Did you know that the creator of Barbie was named Barbara Dahl?
Doc: There's something not q
... keep reading on reddit β‘[removed]
I replied, βI know, but I was named AFTER Thomas Jefferson.β
I exclaimed, βI know, but I was named AFTER Thomas Jefferson!"
I burst into tears. 12 years old and he still doesnβt know my name is Brian.
11 years old and he still doesn't know my name is Brian.
"Did you know I was named after George Washington?"
Son: "but Dad... Your name is Brian?"
Dad: "I know, but I was named after George Washington."
Today, my son asked "Can I have a book mark?" and I burst into tears. 11 years old and he still doesn't know my name is Brian.
"Can I have a book mark" I burst out in tears, he's 11 years old and can't remember that my name is Brian
Son: But dad your name is Brian Dad: I know but I was named after him
11 years old and he still doesn't know my name is Brian.
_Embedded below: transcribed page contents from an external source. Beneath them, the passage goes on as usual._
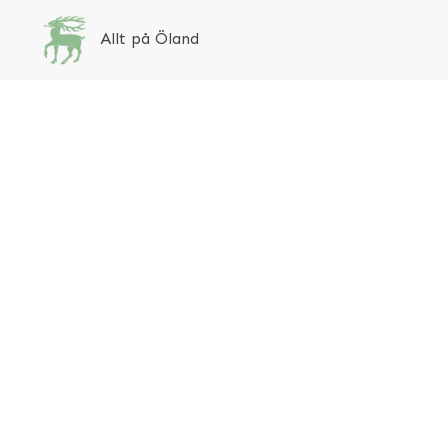
Allt på Öland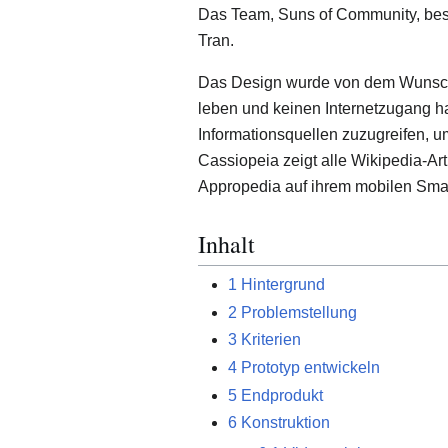
Das Team, Suns of Community, be
Tran.
Das Design wurde von dem Wunsch 
leben und keinen Internetzugang h
Informationsquellen zuzugreifen, 
Cassiopeia zeigt alle Wikipedia-Ar
Appropedia auf ihrem mobilen Smar
Inhalt
1
Hintergrund
2
Problemstellung
3
Kriterien
4
Prototyp entwickeln
5
Endprodukt
6
Konstruktion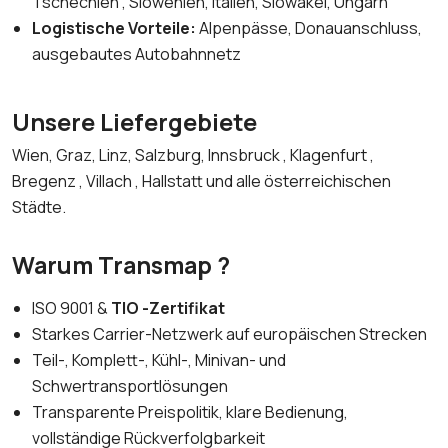
Tschechien , Slowenien, Italien, Slowakei, Ungarn
Logistische Vorteile:
Alpenpässe, Donauanschluss,
ausgebautes Autobahnnetz
Unsere Liefergebiete
Wien, Graz, Linz, Salzburg, Innsbruck , Klagenfurt ,
Bregenz , Villach , Hallstatt und alle österreichischen
Städte.
Warum Transmap ?
ISO 9001 &
TIO -Zertifikat
Starkes Carrier-Netzwerk auf europäischen Strecken
Teil-, Komplett-, Kühl-, Minivan- und
Schwertransportlösungen
Transparente Preispolitik, klare Bedienung,
vollständige Rückverfolgbarkeit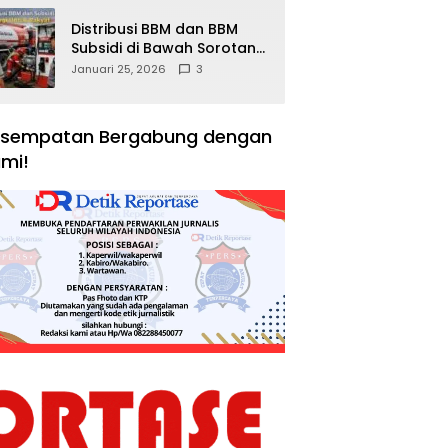
Distribusi BBM dan BBM
Subsidi di Bawah Sorotan
Publik: Antara Kepentingan
Januari 25, 2026
3
Negara, Hak Konsumen,
dan Tantangan
Pengawasan
sempatan Bergabung dengan
mi!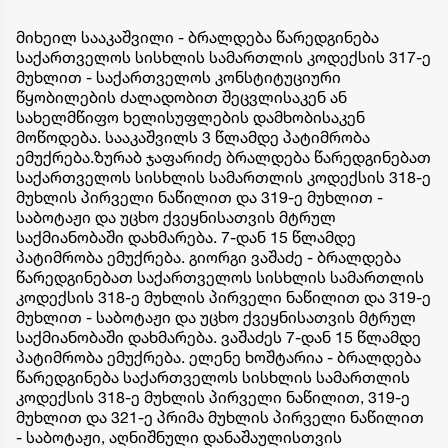
მიხეილ სააკაშვილი - ბრალდება წარედგინება
საქართველოს სისხლის სამართლის კოდექსის 317-ე
მუხლით - საქართველოს კონსტიტუციური
წყობილების ძალადობით შეცვლისაკენ ან
სახელმწიფო ხელისუფლების დამხობისაკენ
მოწოდება. სააკაშვილს 3 წლამდე პატიმრობა
ემუქრება.ზურაბ ჯაფარიძე ბრალდება წარედგინებათ
საქართველოს სისხლის სამართლის კოდექსის 318-ე
მუხლის პირველი ნაწილით და 319-ე მუხლით -
საბოტაჟი და უცხო ქვეყნისათვის მტრულ
საქმიანობაში დახმარება. 7-დან 15 წლამდე
პატიმრობა ემუქრება. გიორგი ვაშაძე - ბრალდება
წარედგინებათ საქართველოს სისხლის სამართლის
კოდექსის 318-ე მუხლის პირველი ნაწილით და 319-ე
მუხლით - საბოტაჟი და უცხო ქვეყნისათვის მტრულ
საქმიანობაში დახმარება. ვაშაძეს 7-დან 15 წლამდე
პატიმრობა ემუქრება. ელენე ხოშტარია - ბრალდება
წარედგინება საქართველოს სისხლის სამართლის
კოდექსის 318-ე მუხლის პირველი ნაწილით, 319-ე
მუხლით და 321-ე პრიმა მუხლის პირველი ნაწილით
- საბოტაჟი, აღნიშნული დანაშაულისთვის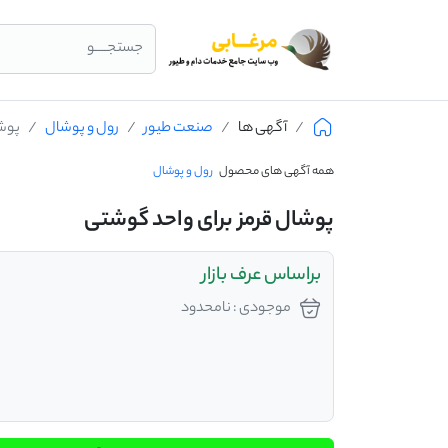
جستجــــو
آگهی ها
صنعت طیور
رول و پوشال
پوشا
همه آگهی های محصول
رول و پوشال
پوشال قرمز برای واحد گوشتی
براساس عرف بازار
موجودی : نامحدود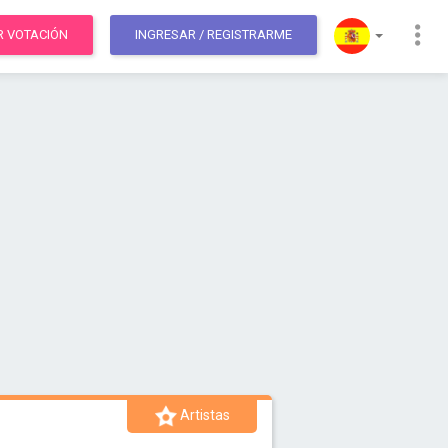
R VOTACIÓN
INGRESAR
/ REGISTRARME
Artistas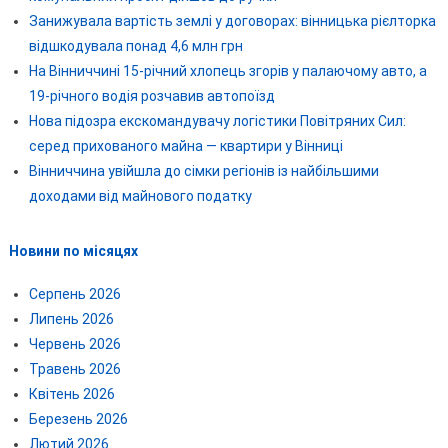
Занижувала вартість землі у договорах: вінницька рієлторка
відшкодувала понад 4,6 млн грн
На Вінниччині 15-річний хлопець згорів у палаючому авто, а
19-річного водія розчавив автопоїзд
Нова підозра екскомандувачу логістики Повітряних Сил:
серед прихованого майна — квартири у Вінниці
Вінниччина увійшла до сімки регіонів із найбільшими
доходами від майнового податку
Новини по місяцях
Серпень 2026
Липень 2026
Червень 2026
Травень 2026
Квітень 2026
Березень 2026
Лютий 2026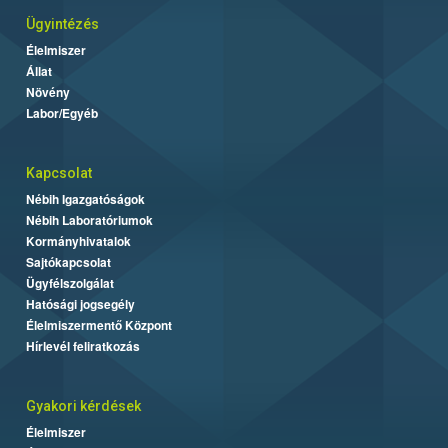
Ügyintézés
Élelmiszer
Állat
Növény
Labor/Egyéb
Kapcsolat
Nébih Igazgatóságok
Nébih Laboratóriumok
Kormányhivatalok
Sajtókapcsolat
Ügyfélszolgálat
Hatósági jogsegély
Élelmiszermentő Központ
Hírlevél feliratkozás
Gyakori kérdések
Élelmiszer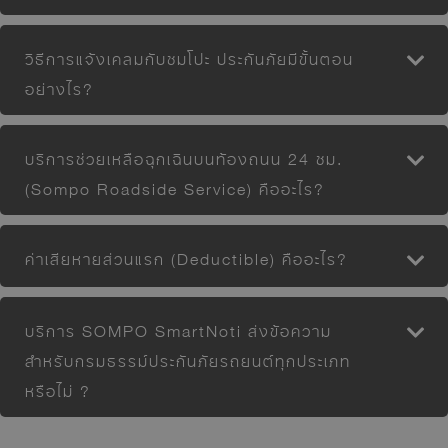
วิธีการแจ้งเคลมกับซมโปะ ประกันภัยมีขั้นตอน
อย่างไร?
บริการช่วยเหลือฉุกเฉินบนท้องถนน 24 ชม.
(Sompo Roadside Service) คืออะไร?
ค่าเสียหายส่วนแรก (Deductible) คืออะไร?
บริการ SOMPO SmartNoti ส่งข้อความ
สำหรับกรมธรรม์ประกันภัยรถยนต์ทุกประเภท
หรือไม่ ?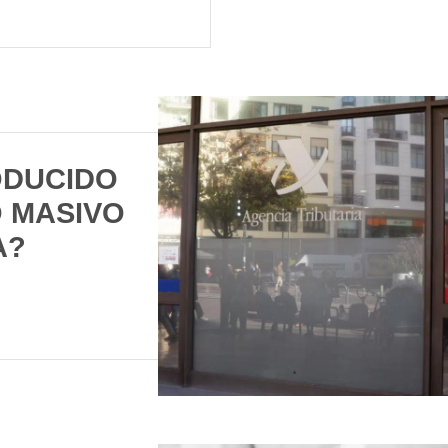
ODUCIDO
 MASIVO
A?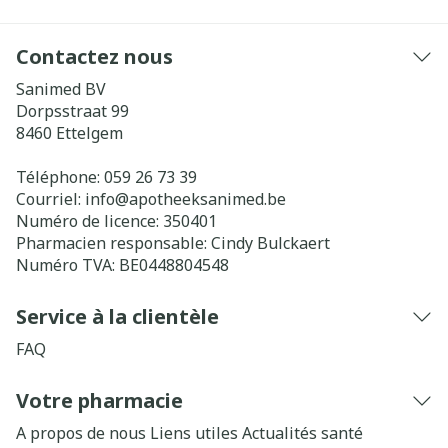
Contactez nous
Sanimed BV
Dorpsstraat 99
8460
Ettelgem
Téléphone:
059 26 73 39
Courriel:
info@
apotheeksanimed.be
Numéro de licence:
350401
Pharmacien responsable:
Cindy Bulckaert
Numéro TVA:
BE0448804548
Service à la clientèle
FAQ
Votre pharmacie
A propos de nous
Liens utiles
Actualités santé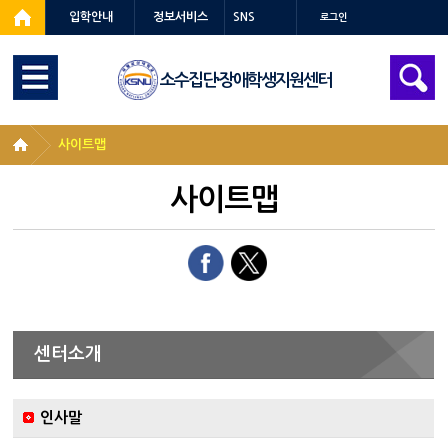
입학안내
정보서비스
SNS
로그인
소수집단·장애학생지원센터
사이트맵
사이트맵
센터소개
인사말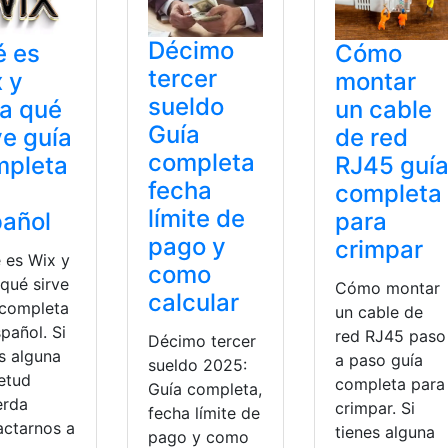
Décimo
é es
Cómo
tercer
 y
montar
sueldo
a qué
un cable
Guía
ve guía
de red
completa
mpleta
RJ45 guí
fecha
completa
límite de
añol
para
pago y
crimpar
es Wix y
como
qué sirve
Cómo montar
calcular
 completa
un cable de
pañol. Si
red RJ45 paso
Décimo tercer
s alguna
a paso guía
sueldo 2025:
ietud
completa para
Guía completa,
erda
crimpar. Si
fecha límite de
actarnos a
tienes alguna
pago y como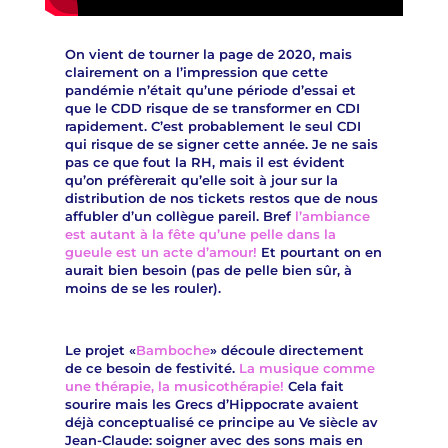
On vient de tourner la page de 2020, mais
clairement on a l’impression que cette
pandémie n’était qu’une période d’essai et
que le CDD risque de se transformer en CDI
rapidement. C’est probablement le seul CDI
qui risque de se signer cette année. Je ne sais
pas ce que fout la RH, mais il est évident
qu’on préfèrerait qu’elle soit à jour sur la
distribution de nos tickets restos que de nous
affubler d’un collègue pareil. Bref
l’ambiance
est autant à la fête qu’une pelle dans la
gueule est un acte d’amour!
Et pourtant on en
aurait bien besoin (pas de pelle bien sûr, à
moins de se les rouler).
Le projet «
Bamboche
» découle directement
de ce besoin de festivité.
La musique comme
une thérapie, la musicothérapie!
Cela fait
sourire mais les Grecs d’Hippocrate avaient
déjà conceptualisé ce principe au Ve siècle av
Jean-Claude: soigner avec des sons mais en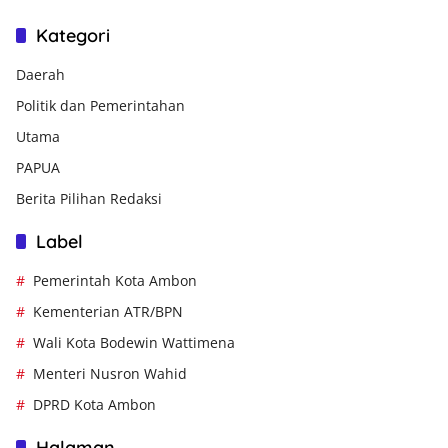
Kategori
Daerah
Politik dan Pemerintahan
Utama
PAPUA
Berita Pilihan Redaksi
Label
Pemerintah Kota Ambon
Kementerian ATR/BPN
Wali Kota Bodewin Wattimena
Menteri Nusron Wahid
DPRD Kota Ambon
Halaman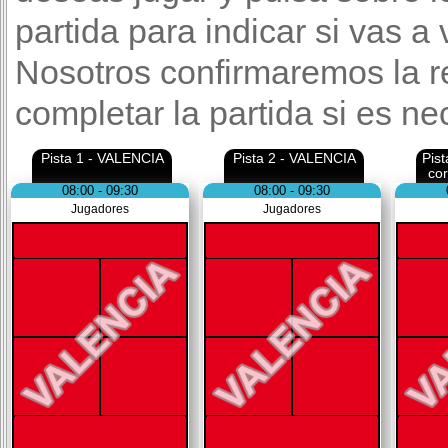
partida para indicar si vas a
Nosotros confirmaremos la r
completar la partida si es ne
Pista 1 - VALENCIA
Pista 2 - VALENCIA
Pis
co
08:00 - 09:30
08:00 - 09:30
Jugadores
Jugadores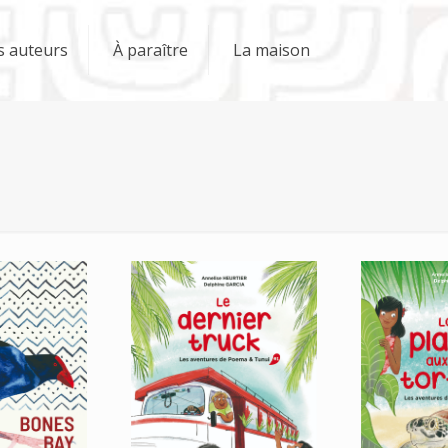
s auteurs
À paraître
La maison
He is 11 years old and still doesn't know my name is Brian
11 years old and he still doesnt know my name is Brian
He said, βBut dad, your name is Brian.β I said, βI know, but I was named AFTER Thomas Jefferson.β
He said, βBut dad, your name is Brian.β
I said, βI know, but I was named AFTER Thomas Jefferson.β
I burst into tears. After 10 years he still doesβt know my name is Brian.
11 years old and he still doesn't know my name is Brian.
11 years old and he still doesn't know my name is Brian
11 years old and he still doesn't know my name is Brian.
I burst into tears. 11 years old and he still doesn't know my name is Brian.
Its been 10 years and he still doesnt know my name is Brian
Today, my son asked "Can I have a book mark?" and I burst into tears. 11 years old and he still doesn't know my name is Brian.
11 years old and he still doesn't know my name is Brian!
11 years old and he still doesn't know my name is Brian.
11 years old and he still doesn't know my name is Brian.
Today, my son asked "Can I have a book mark?" and I burst into tears. 11 years old and he still doesn't know my name is Brian.
and I burst into tears. 11 years old and he still doesn't know my name is Brian.
11 years old and he still doesn't know my name is Brian.
I burst into tears. 12 years old and still doesnβt know my name is Brian.